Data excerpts
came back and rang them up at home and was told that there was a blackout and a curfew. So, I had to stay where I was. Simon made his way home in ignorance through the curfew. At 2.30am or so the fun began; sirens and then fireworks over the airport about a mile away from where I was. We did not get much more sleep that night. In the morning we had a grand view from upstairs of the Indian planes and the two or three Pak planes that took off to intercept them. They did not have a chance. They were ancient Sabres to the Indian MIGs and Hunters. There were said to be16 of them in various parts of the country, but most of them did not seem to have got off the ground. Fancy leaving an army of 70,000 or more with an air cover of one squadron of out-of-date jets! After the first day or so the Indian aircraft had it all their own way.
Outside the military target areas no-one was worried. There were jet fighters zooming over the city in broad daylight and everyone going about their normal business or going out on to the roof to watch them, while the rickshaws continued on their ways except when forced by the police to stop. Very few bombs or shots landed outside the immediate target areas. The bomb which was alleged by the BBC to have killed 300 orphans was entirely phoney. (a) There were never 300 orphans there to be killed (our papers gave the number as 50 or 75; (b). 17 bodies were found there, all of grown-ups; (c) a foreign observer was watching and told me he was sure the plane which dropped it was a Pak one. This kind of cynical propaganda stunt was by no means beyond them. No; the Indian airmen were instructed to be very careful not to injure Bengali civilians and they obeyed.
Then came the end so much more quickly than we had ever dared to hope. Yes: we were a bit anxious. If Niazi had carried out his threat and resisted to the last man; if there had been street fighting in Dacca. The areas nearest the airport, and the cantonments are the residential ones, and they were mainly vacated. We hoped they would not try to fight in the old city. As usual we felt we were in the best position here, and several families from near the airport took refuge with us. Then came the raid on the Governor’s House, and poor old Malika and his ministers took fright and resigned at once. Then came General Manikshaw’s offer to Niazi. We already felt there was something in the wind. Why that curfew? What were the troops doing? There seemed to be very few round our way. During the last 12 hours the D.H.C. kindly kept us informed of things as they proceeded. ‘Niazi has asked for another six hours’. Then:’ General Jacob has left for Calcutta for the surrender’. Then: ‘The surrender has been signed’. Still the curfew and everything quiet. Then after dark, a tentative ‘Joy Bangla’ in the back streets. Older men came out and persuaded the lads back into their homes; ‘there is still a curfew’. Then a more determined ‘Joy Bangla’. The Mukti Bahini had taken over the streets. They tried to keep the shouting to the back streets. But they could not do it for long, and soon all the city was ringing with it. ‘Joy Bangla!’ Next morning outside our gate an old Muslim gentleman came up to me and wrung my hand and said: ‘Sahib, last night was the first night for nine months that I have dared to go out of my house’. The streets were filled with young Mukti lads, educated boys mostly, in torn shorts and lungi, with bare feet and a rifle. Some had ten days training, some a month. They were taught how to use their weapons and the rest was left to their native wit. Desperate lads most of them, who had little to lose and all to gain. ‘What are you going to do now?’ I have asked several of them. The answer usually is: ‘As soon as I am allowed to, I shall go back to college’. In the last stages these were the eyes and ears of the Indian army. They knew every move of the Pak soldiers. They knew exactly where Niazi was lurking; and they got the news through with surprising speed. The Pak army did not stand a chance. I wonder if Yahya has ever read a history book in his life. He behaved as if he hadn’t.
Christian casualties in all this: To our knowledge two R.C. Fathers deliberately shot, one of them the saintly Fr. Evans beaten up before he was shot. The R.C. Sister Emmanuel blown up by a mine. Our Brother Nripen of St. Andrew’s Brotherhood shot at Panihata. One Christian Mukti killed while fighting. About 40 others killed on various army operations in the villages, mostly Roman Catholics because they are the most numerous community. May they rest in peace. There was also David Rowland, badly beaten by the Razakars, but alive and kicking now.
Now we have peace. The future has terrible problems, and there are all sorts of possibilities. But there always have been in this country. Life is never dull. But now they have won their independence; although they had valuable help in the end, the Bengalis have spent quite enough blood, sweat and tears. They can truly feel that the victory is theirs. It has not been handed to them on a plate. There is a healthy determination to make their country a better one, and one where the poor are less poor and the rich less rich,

* * *

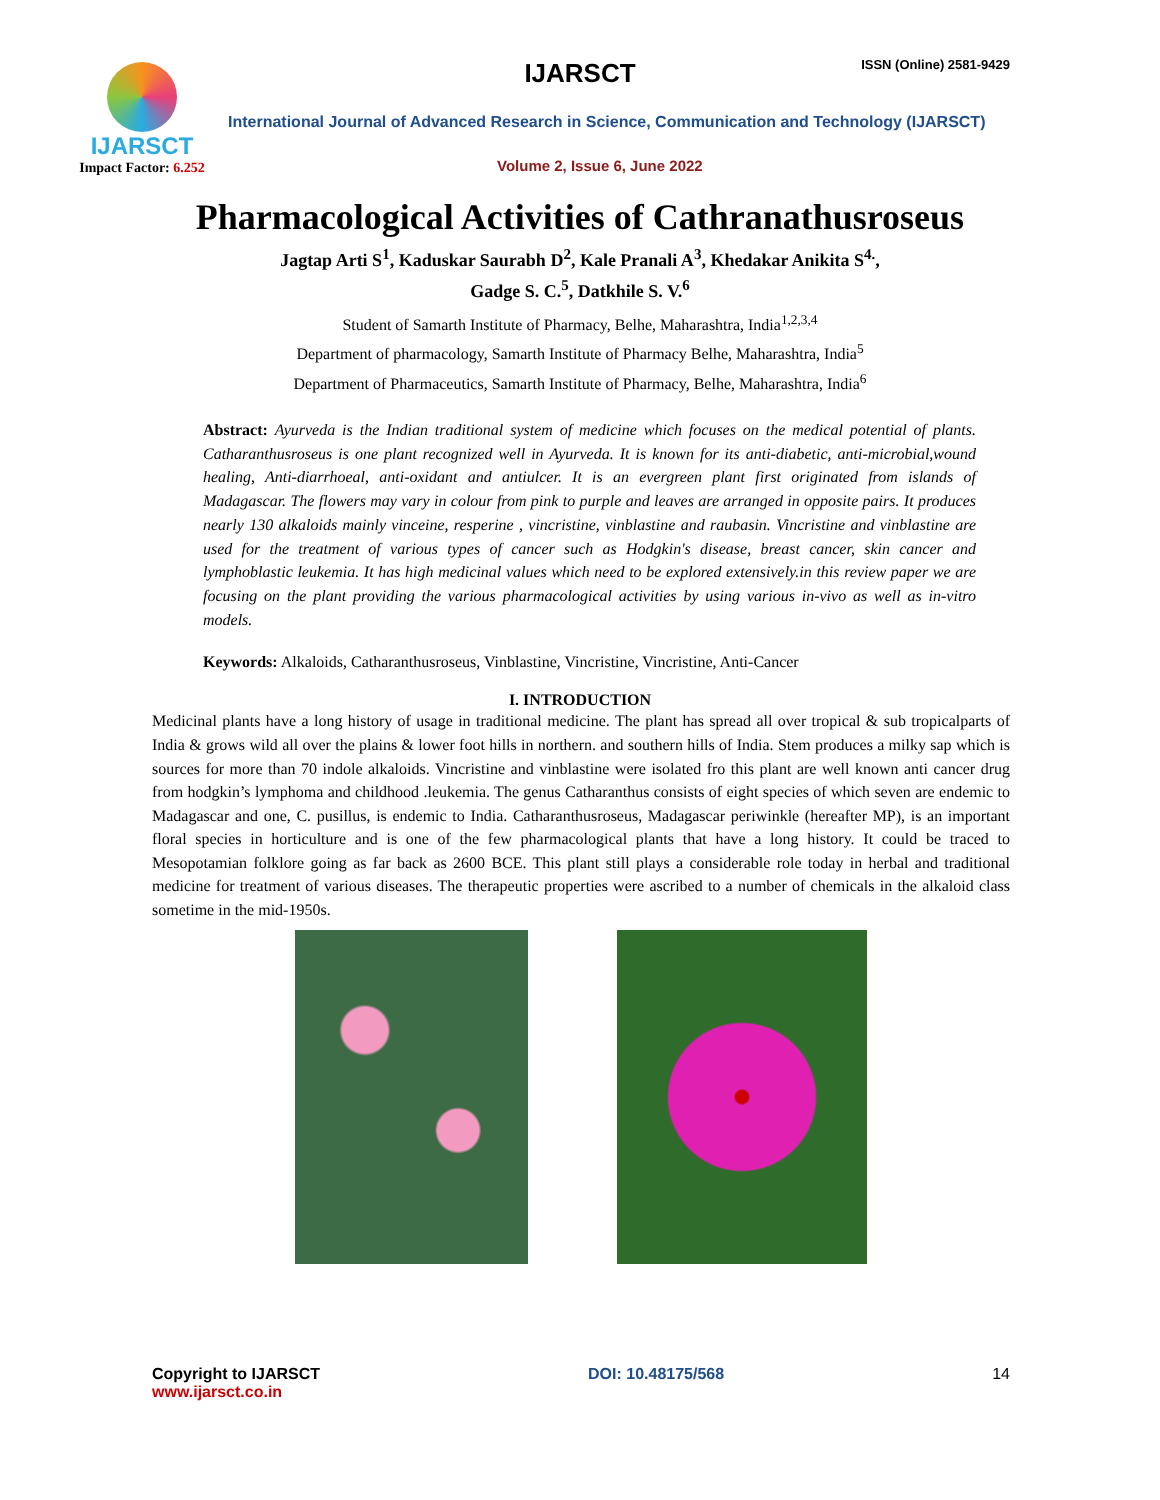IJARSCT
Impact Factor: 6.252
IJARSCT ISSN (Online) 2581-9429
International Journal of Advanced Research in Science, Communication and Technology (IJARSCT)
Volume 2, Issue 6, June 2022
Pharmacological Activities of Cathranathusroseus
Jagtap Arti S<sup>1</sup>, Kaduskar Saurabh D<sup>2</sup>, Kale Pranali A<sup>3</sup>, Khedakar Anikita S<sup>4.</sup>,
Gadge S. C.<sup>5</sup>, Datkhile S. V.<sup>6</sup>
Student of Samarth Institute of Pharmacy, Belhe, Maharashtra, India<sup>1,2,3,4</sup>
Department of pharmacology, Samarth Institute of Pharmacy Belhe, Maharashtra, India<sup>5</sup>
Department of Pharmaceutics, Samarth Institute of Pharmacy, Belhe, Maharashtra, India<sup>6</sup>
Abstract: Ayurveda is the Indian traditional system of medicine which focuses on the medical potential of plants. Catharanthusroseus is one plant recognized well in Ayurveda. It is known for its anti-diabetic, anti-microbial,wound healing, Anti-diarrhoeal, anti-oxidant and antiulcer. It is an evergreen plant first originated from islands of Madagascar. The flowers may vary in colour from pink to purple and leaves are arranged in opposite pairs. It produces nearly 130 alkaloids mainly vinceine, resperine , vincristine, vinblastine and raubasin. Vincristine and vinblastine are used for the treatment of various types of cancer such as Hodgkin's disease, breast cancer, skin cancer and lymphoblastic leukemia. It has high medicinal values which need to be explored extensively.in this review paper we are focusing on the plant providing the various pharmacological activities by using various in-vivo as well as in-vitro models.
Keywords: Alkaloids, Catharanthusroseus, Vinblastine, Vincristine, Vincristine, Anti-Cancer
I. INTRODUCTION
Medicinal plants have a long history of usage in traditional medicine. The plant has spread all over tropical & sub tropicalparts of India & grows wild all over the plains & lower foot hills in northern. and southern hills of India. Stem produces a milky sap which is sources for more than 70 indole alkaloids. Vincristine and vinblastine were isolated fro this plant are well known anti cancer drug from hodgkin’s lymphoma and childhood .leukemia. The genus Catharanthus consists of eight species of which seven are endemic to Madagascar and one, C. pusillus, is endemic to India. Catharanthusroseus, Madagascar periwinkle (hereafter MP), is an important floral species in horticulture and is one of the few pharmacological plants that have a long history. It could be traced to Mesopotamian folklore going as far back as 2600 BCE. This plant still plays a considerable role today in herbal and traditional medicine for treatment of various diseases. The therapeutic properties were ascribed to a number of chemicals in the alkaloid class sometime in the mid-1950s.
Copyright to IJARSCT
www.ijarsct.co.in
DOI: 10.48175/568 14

---

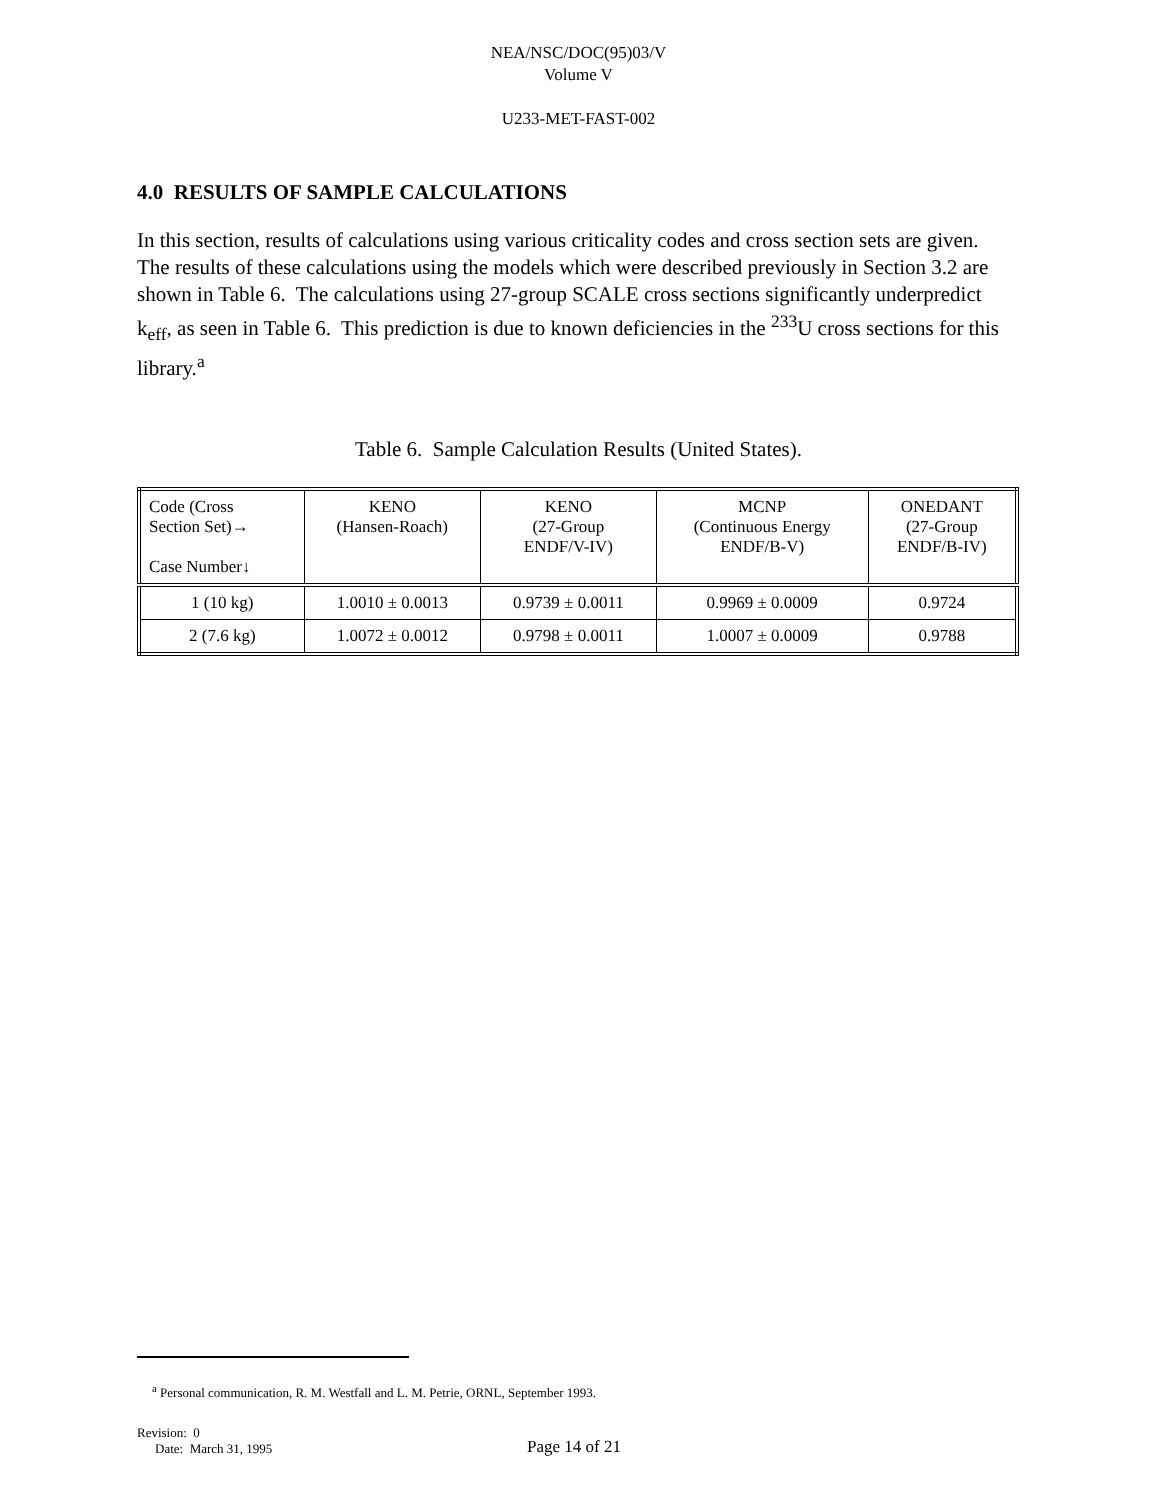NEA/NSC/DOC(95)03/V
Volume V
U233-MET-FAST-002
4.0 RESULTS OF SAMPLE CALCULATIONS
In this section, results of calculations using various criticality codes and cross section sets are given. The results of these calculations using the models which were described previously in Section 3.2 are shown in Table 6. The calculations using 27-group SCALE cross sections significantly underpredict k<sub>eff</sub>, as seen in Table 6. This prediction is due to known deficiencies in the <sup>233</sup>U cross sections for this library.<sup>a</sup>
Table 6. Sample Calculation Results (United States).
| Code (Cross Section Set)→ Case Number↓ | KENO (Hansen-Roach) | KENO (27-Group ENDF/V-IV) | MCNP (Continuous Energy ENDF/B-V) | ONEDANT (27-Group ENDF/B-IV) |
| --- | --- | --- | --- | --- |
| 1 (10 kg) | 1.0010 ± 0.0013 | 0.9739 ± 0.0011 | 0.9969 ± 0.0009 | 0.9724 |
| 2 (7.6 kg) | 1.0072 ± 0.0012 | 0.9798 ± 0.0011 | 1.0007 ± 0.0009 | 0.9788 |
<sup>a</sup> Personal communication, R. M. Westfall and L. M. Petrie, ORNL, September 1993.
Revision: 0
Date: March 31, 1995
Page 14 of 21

* _YOUR ASSIGNMENT_:
Which lines of the records above hold the word "Belhe"? Copy each one out.

* _OUTPUT FOR THIS EXERCISE_:
Student of Samarth Institute of Pharmacy, Belhe, Maharashtra, India<sup>1,2,3,4</sup>
Department of pharmacology, Samarth Institute of Pharmacy Belhe, Maharashtra, India<sup>5</sup>
Department of Pharmaceutics, Samarth Institute of Pharmacy, Belhe, Maharashtra, India<sup>6</sup>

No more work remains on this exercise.